Makan Plasenta Bisa Perbanyak Air Susu Ibu

Makan Plasenta Bisa Perbanyak Air Susu Ibu

Merry Wahyuningsih - detikHealth
Jumat, 09 Mar 2012 13:38 WIB
Makan Plasenta Bisa Perbanyak Air Susu Ibu
Caroline Baddiley (dok. dailymail)
London - Plasenta atau ari-ari biasanya dikubur usai ibu melahirkan bayinya. Tapi sebenarnya plasenta bisa dikonsumsi yang berkhasiat meningkatkan produksi ASI dan mengurangi depresi pasca melahirkan.

Plasenta dipercaya mengandung banyak gizi yang bermanfaat untuk tubuh. Lantas apakah Anda mau makan plasenta sendiri? Jika iya, seorang bidan dapat menyediakannya dalam bentuk kapsul, yang diklaim dapat meningkatkan produksi ASI.

Bidan Baddiley bersedia mengolah plasenta ibu melahirkan menjadi kapsul. Jadi jika ibu melahirkan berminat, plasentanya bisa diberikan langsung ke bidan untuk diolah menjadi kapsul.

ADVERTISEMENT

SCROLL TO CONTINUE WITH CONTENT

Dengan membayar 175 pounsterling (sekitar Rp 2,5 juta), bidan Caroline Baddiley bisa menyediakannya untuk Anda dalam berbentuk kapsul.

Bidan Baddiley akan mengumpulkan plasenta ibu baru dalam beberapa jam setelah bayi dilahirkan. Ia kemudian akan memasaknya dalam steamer, mengeringkan dan menggilingnya hingga menjadi bubuk yang dapat dengan mudah dicerna dalam bentuk kapsul.

Plasenta diklaim memiliki beberapa manfaat bila dikonsumsi, seperti meningkatkan produksi ASI (air susu ibu) dan mengurangi risiko depresi post-natal (pasca melahirkan).

Pelayanan ini dilakukan bidan Baddiley secara personal dan dalam sekali persalinan ia bisa menyediakan hingga 120 kapsul plasenta.

"Plasenta merupakan sumber yang kaya hormon dan bahan kimia bermanfaat, karena itulah saya berpikir untuk mengolahnya dan beberapa faktor tersebut dapat kembali ke ibu. Manfaat jika mereka mengonsumsi didokumentasikan dengan baik," jelas bidan Caroline Baddiley, seperti dilansir Dailymail, Jumat (9/3/2012).

Menurut bidan Baddiley, mengonsumi plasenta dalam bentuk kapsul tentu lebih menarik dan enak ketimbang harus mengonsumsinya secara langsung. Pelanggannya tidak perlu repot dan merasakan bau sama sekali.

Untuk menjalani layanan ini, bidan Baddiley harus lulus tes kebersihan makanan yang ketat. Dan setelah usahanya tampil di sebuah film dokumenter televisi baru-baru ini, permintaan pun meningkat 3 kali lipat.

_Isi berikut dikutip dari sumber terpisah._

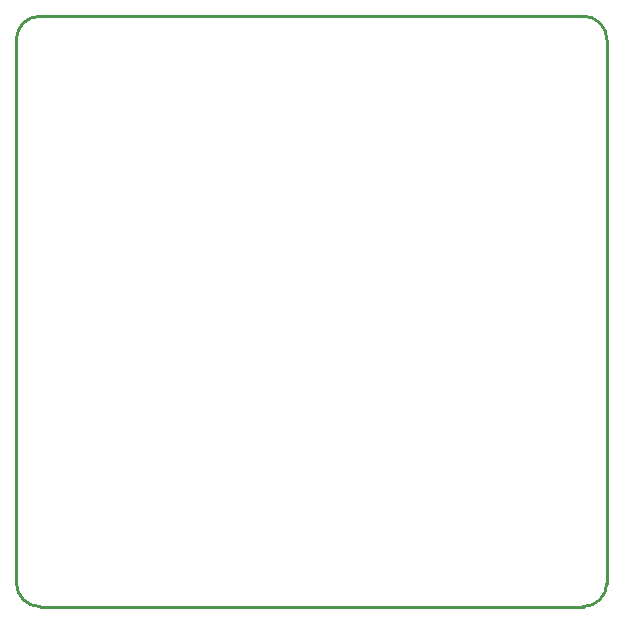
<source format=gm1>
G04*
G04 #@! TF.GenerationSoftware,Altium Limited,Altium Designer,23.2.1 (34)*
G04*
G04 Layer_Color=16711935*
%FSLAX25Y25*%
%MOIN*%
G70*
G04*
G04 #@! TF.SameCoordinates,8498BAA7-9676-4981-84BE-4D8C7AE1AD3F*
G04*
G04*
G04 #@! TF.FilePolarity,Positive*
G04*
G01*
G75*
%ADD21C,0.01000*%
D21*
X381000Y119024D02*
G03*
X388874Y111150I7874J0D01*
G01*
X569976Y111150D02*
G03*
X577850Y119024I-75J7949D01*
G01*
X388874Y307999D02*
G03*
X381000Y300125I0J-7874D01*
G01*
X577850Y300126D02*
G03*
X569976Y308000I-7874J0D01*
G01*
X381000Y119000D02*
Y300500D01*
X388850Y111150D02*
X570150D01*
X577850Y118850D02*
Y300150D01*
X388500Y308000D02*
X570000D01*
M02*

</source>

"Calon ibu harus menandatangani perjanjian dengan saya dan segera setelah melahirkan, suami mereka akan menelepon saya dan saya akan pergi untuk mengumpulkan plasenta," jelas bidan Baddiley.

Ia akan membawanya pulang dan memasaknya selama 20 menit dalam steamer. Plasenta yang sudah masak kemudian diiris dan dimasukkan ke dalam mesin pengering makanan selama 12 jam dan kemudian akan dihaluskan dalam mesin penggiling kopi agar menjadi bubuk halus.

Bidan Baddiley juga menggunakan mesin untuk menaruh bubuk ke dalam kapsul dan menyimpannya rapi di dalam toples, lalu mengirimkannya melalui pos kepada sang ibu.





"Kapsul ini terlihat seperti obat herbal. Sebuah plasenta besar akan bisa diolah menjadi 90 hingga 120 kapsul," jelasnya.

Kapsul plasenta merupakan gagasan Amerika Lynnea Shrief yang membentuk Independent Placenta Encapsulation Network dua tahun lalu.

Di alam liar, mamalia menggigit melalui tali pusat dan makan plasenta langsung setelah kelahiran.